## WHAT YOU HAVE TO DO
Restate all data exactly. No images.

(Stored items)
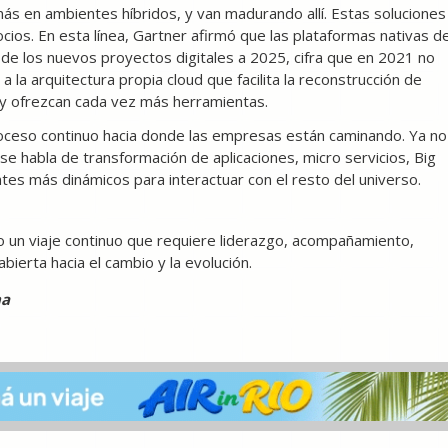
ás en ambientes híbridos, y van madurando allí. Estas soluciones
egocios. En esta línea, Gartner afirmó que las plataformas nativas d
e los nuevos proyectos digitales a 2025, cifra que en 2021 no
 la arquitectura propia cloud que facilita la reconstrucción de
n y ofrezcan cada vez más herramientas.
 proceso continuo hacia donde las empresas están caminando. Ya no
se habla de transformación de aplicaciones, micro servicios, Big
ntes más dinámicos para interactuar con el resto del universo.
no un viaje continuo que requiere liderazgo, acompañamiento,
bierta hacia el cambio y la evolución.
na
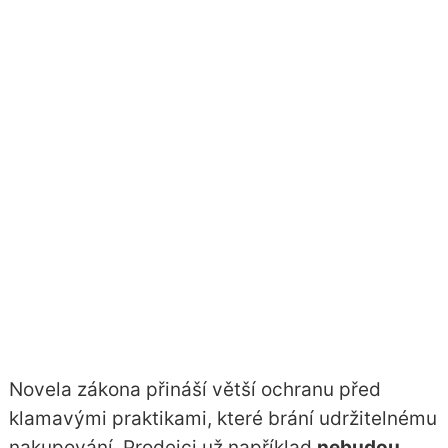
Novela zákona přináší větší ochranu před
klamavými praktikami, které brání udržitelnému
nakupování. Prodejci už například
nebudou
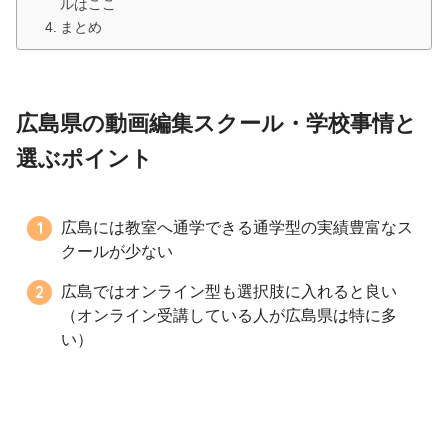
ルはここ
まとめ
広島県の動画編集スクール・学校事情と
選ぶポイント
広島には教室へ通学できる通学型の実績豊富なス
クールが少ない
広島ではオンライン型も選択肢に入れると良い
（オンライン受講している人が広島県は特に多
い）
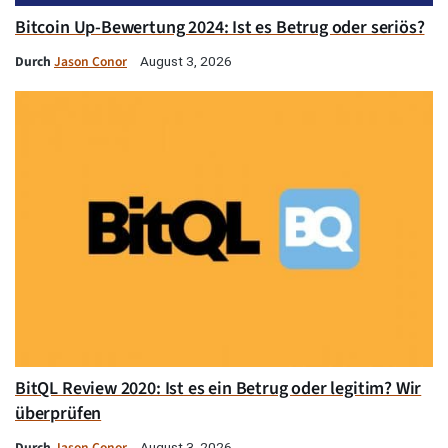
Bitcoin Up-Bewertung 2024: Ist es Betrug oder seriös?
Durch
Jason Conor
August 3, 2026
BitQL Review 2020: Ist es ein Betrug oder legitim? Wir
überprüfen
Durch
Jason Conor
August 3, 2026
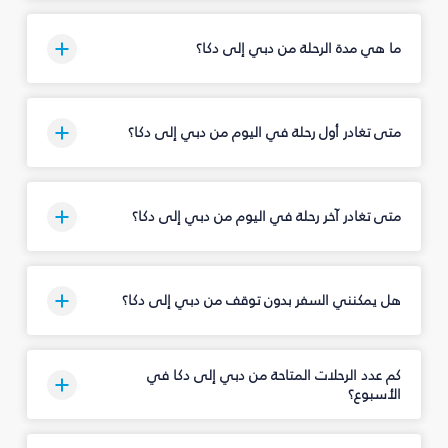
ما هي مدة الرحلة من دبي إلى دكا؟
متى تغادر أول رحلة في اليوم من دبي إلى دكا؟
متى تغادر آخر رحلة في اليوم من دبي إلى دكا؟
هل يمكنني السفر بدون توقف من دبي إلى دكا؟
كم عدد الرحلات المتاحة من دبي إلى دكا في
الأسبوع؟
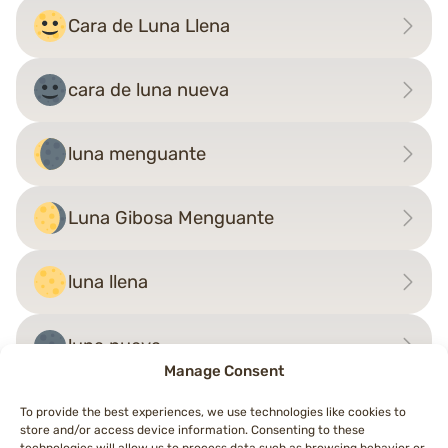
Cara de Luna Llena
cara de luna nueva
luna menguante
Luna Gibosa Menguante
luna llena
luna nueva
Manage Consent
To provide the best experiences, we use technologies like cookies to
store and/or access device information. Consenting to these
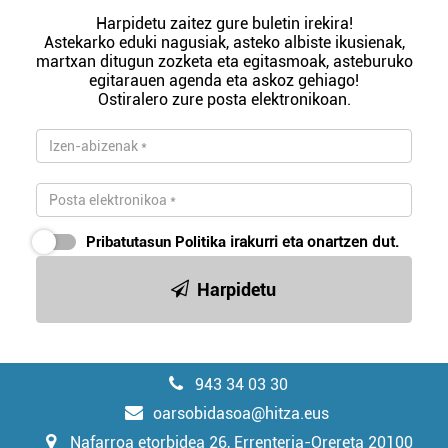
Harpidetu zaitez gure buletin irekira!
Astekarko eduki nagusiak, asteko albiste ikusienak,
martxan ditugun zozketa eta egitasmoak, asteburuko
egitarauen agenda eta askoz gehiago!
Ostiralero zure posta elektronikoan.
Pribatutasun Politika
irakurri eta onartzen dut.
Harpidetu
943 34 03 30
oarsobidasoa@hitza.eus
Nafarroa etorbidea 26, Errenteria-Orereta 20100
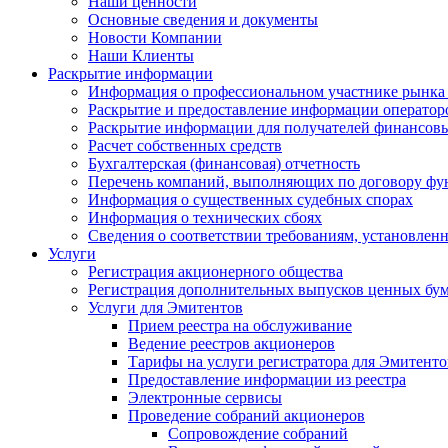
Наши ценности
Основные сведения и документы
Новости Компании
Наши Клиенты
Раскрытие информации
Информация о профессиональном участнике рынка
Раскрытие и предоставление информации операто
Раскрытие информации для получателей финансовы
Расчет собственных средств
Бухгалтерская (финансовая) отчетность
Перечень компаний, выполняющих по договору фун
Информация о существенных судебных спорах
Информация о технических сбоях
Сведения о соответствии требованиям, установленн
Услуги
Регистрация акционерного общества
Регистрация дополнительных выпусков ценных бу
Услуги для Эмитентов
Прием реестра на обслуживание
Ведение реестров акционеров
Тарифы на услуги регистратора для Эмитенто
Предоставление информации из реестра
Электронные сервисы
Проведение собраний акционеров
Сопровождение собраний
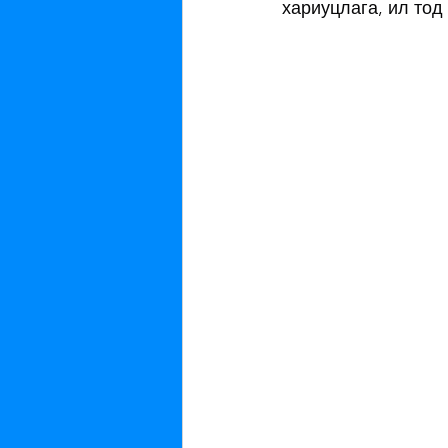
хариуцлага, ил то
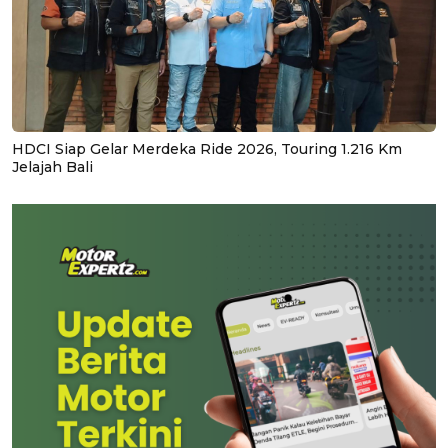
HDCI Siap Gelar Merdeka Ride 2026, Touring 1.216 Km
Jelajah Bali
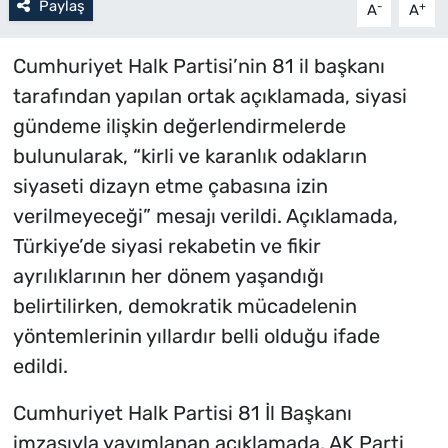
Paylaş
-
+
A
A
Cumhuriyet Halk Partisi’nin 81 il başkanı
tarafından yapılan ortak açıklamada, siyasi
gündeme ilişkin değerlendirmelerde
bulunularak, “kirli ve karanlık odakların
siyaseti dizayn etme çabasına izin
verilmeyeceği” mesajı verildi. Açıklamada,
Türkiye’de siyasi rekabetin ve fikir
ayrılıklarının her dönem yaşandığı
belirtilirken, demokratik mücadelenin
yöntemlerinin yıllardır belli olduğu ifade
edildi.
Cumhuriyet Halk Partisi 81 İl Başkanı
imzasıyla yayımlanan açıklamada, AK Parti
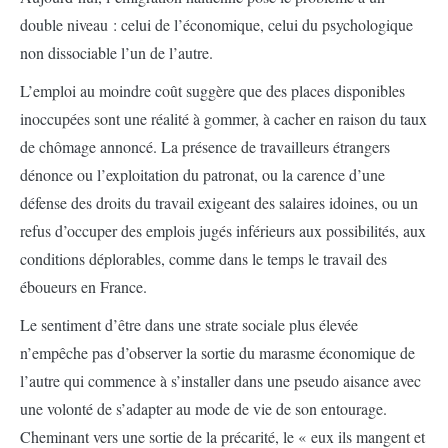
double niveau : celui de l’économique, celui du psychologique
non dissociable l’un de l’autre.
L’emploi au moindre coût suggère que des places disponibles
inoccupées sont une réalité à gommer, à cacher en raison du taux
de chômage annoncé. La présence de travailleurs étrangers
dénonce ou l’exploitation du patronat, ou la carence d’une
défense des droits du travail exigeant des salaires idoines, ou un
refus d’occuper des emplois jugés inférieurs aux possibilités, aux
conditions déplorables, comme dans le temps le travail des
éboueurs en France.
Le sentiment d’être dans une strate sociale plus élevée
n’empêche pas d’observer la sortie du marasme économique de
l’autre qui commence à s’installer dans une pseudo aisance avec
une volonté de s’adapter au mode de vie de son entourage.
Cheminant vers une sortie de la précarité, le « eux ils mangent et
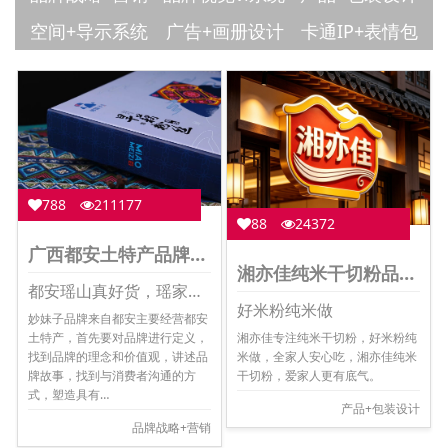
空间+导示系统
广告+画册设计
卡通IP+表情包
788
211177
88
24372
广西都安土特产品牌包装策划设计
湘亦佳纯米干切粉品牌全案
都安瑶山真好货，瑶家妹子妙传承。
好米粉纯米做
妙妹子品牌来自都安主要经营都安
湘亦佳专注纯米干切粉，好米粉纯
土特产，首先要对品牌进行定义，
米做，全家人安心吃，湘亦佳纯米
找到品牌的理念和价值观，讲述品
干切粉，爱家人更有底气。
牌故事，找到与消费者沟通的方
式，塑造具有…
产品+包装设计
品牌战略+营销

## YOUR RESPONSE
ás en ambientes híbridos, y van madurando allí. Estas soluciones
egocios. En esta línea, Gartner afirmó que las plataformas nativas d
e los nuevos proyectos digitales a 2025, cifra que en 2021 no
 la arquitectura propia cloud que facilita la reconstrucción de
n y ofrezcan cada vez más herramientas.
 proceso continuo hacia donde las empresas están caminando. Ya no
se habla de transformación de aplicaciones, micro servicios, Big
ntes más dinámicos para interactuar con el resto del universo.
no un viaje continuo que requiere liderazgo, acompañamiento,
bierta hacia el cambio y la evolución.
na
Novela zákona přináší větší ochranu před
klamavými praktikami, které brání udržitelnému
nakupování. Prodejci už například
nebudou
ルはここ
まとめ
広島県の動画編集スクール・学校事情と
選ぶポイント
広島には教室へ通学できる通学型の実績豊富なス
クールが少ない
広島ではオンライン型も選択肢に入れると良い
（オンライン受講している人が広島県は特に多
い）
Bitcoin Up-Bewertung 2024: Ist es Betrug oder seriös?
Durch
Jason Conor
August 3, 2026
BitQL Review 2020: Ist es ein Betrug oder legitim? Wir
überprüfen
Durch
Jason Conor
August 3, 2026
ما هي مدة الرحلة من دبي إلى دكا؟
متى تغادر أول رحلة في اليوم من دبي إلى دكا؟
متى تغادر آخر رحلة في اليوم من دبي إلى دكا؟
هل يمكنني السفر بدون توقف من دبي إلى دكا؟
كم عدد الرحلات المتاحة من دبي إلى دكا في
الأسبوع؟
Cara de Luna Llena
cara de luna nueva
luna menguante
Luna Gibosa Menguante
luna llena
luna nueva
Manage Consent
To provide the best experiences, we use technologies like cookies to
store and/or access device information. Consenting to these
Harpidetu zaitez gure buletin irekira!
Astekarko eduki nagusiak, asteko albiste ikusienak,
martxan ditugun zozketa eta egitasmoak, asteburuko
egitarauen agenda eta askoz gehiago!
Ostiralero zure posta elektronikoan.
Pribatutasun Politika
irakurri eta onartzen dut.
Harpidetu
943 34 03 30
oarsobidasoa@hitza.eus
Nafarroa etorbidea 26, Errenteria-Orereta 20100
Наши ценности
Основные сведения и документы
Новости Компании
Наши Клиенты
Раскрытие информации
Информация о профессиональном участнике рынка
Раскрытие и предоставление информации операто
Раскрытие информации для получателей финансовы
Расчет собственных средств
Бухгалтерская (финансовая) отчетность
Перечень компаний, выполняющих по договору фун
Информация о существенных судебных спорах
Информация о технических сбоях
Сведения о соответствии требованиям, установленн
Услуги
Регистрация акционерного общества
Регистрация дополнительных выпусков ценных бу
Услуги для Эмитентов
Прием реестра на обслуживание
Ведение реестров акционеров
Тарифы на услуги регистратора для Эмитенто
Предоставление информации из реестра
Электронные сервисы
Проведение собраний акционеров
Сопровождение собраний
хариуцлага, ил то
HDCI Siap Gelar Merdeka Ride 2026, Touring 1.216 Km
Jelajah Bali
Paylaş
-
+
A
A
Cumhuriyet Halk Partisi’nin 81 il başkanı
tarafından yapılan ortak açıklamada, siyasi
gündeme ilişkin değerlendirmelerde
bulunularak, “kirli ve karanlık odakların
siyaseti dizayn etme çabasına izin
verilmeyeceği” mesajı verildi. Açıklamada,
Türkiye’de siyasi rekabetin ve fikir
ayrılıklarının her dönem yaşandığı
belirtilirken, demokratik mücadelenin
yöntemlerinin yıllardır belli olduğu ifade
edildi.
Cumhuriyet Halk Partisi 81 İl Başkanı
imzasıyla yayımlanan açıklamada, AK Parti
double niveau : celui de l’économique, celui du psychologique
non dissociable l’un de l’autre.
L’emploi au moindre coût suggère que des places disponibles
inoccupées sont une réalité à gommer, à cacher en raison du taux
de chômage annoncé. La présence de travailleurs étrangers
dénonce ou l’exploitation du patronat, ou la carence d’une
défense des droits du travail exigeant des salaires idoines, ou un
refus d’occuper des emplois jugés inférieurs aux possibilités, aux
conditions déplorables, comme dans le temps le travail des
éboueurs en France.
Le sentiment d’être dans une strate sociale plus élevée
n’empêche pas d’observer la sortie du marasme économique de
l’autre qui commence à s’installer dans une pseudo aisance avec
une volonté de s’adapter au mode de vie de son entourage.
Cheminant vers une sortie de la précarité, le « eux ils mangent et
空间+导示系统
广告+画册设计
卡通IP+表情包
788
211177
88
24372
广西都安土特产品牌包装策划设计
湘亦佳纯米干切粉品牌全案
都安瑶山真好货，瑶家妹子妙传承。
好米粉纯米做
妙妹子品牌来自都安主要经营都安
湘亦佳专注纯米干切粉，好米粉纯
土特产，首先要对品牌进行定义，
米做，全家人安心吃，湘亦佳纯米
找到品牌的理念和价值观，讲述品
干切粉，爱家人更有底气。
牌故事，找到与消费者沟通的方
式，塑造具有…
产品+包装设计
品牌战略+营销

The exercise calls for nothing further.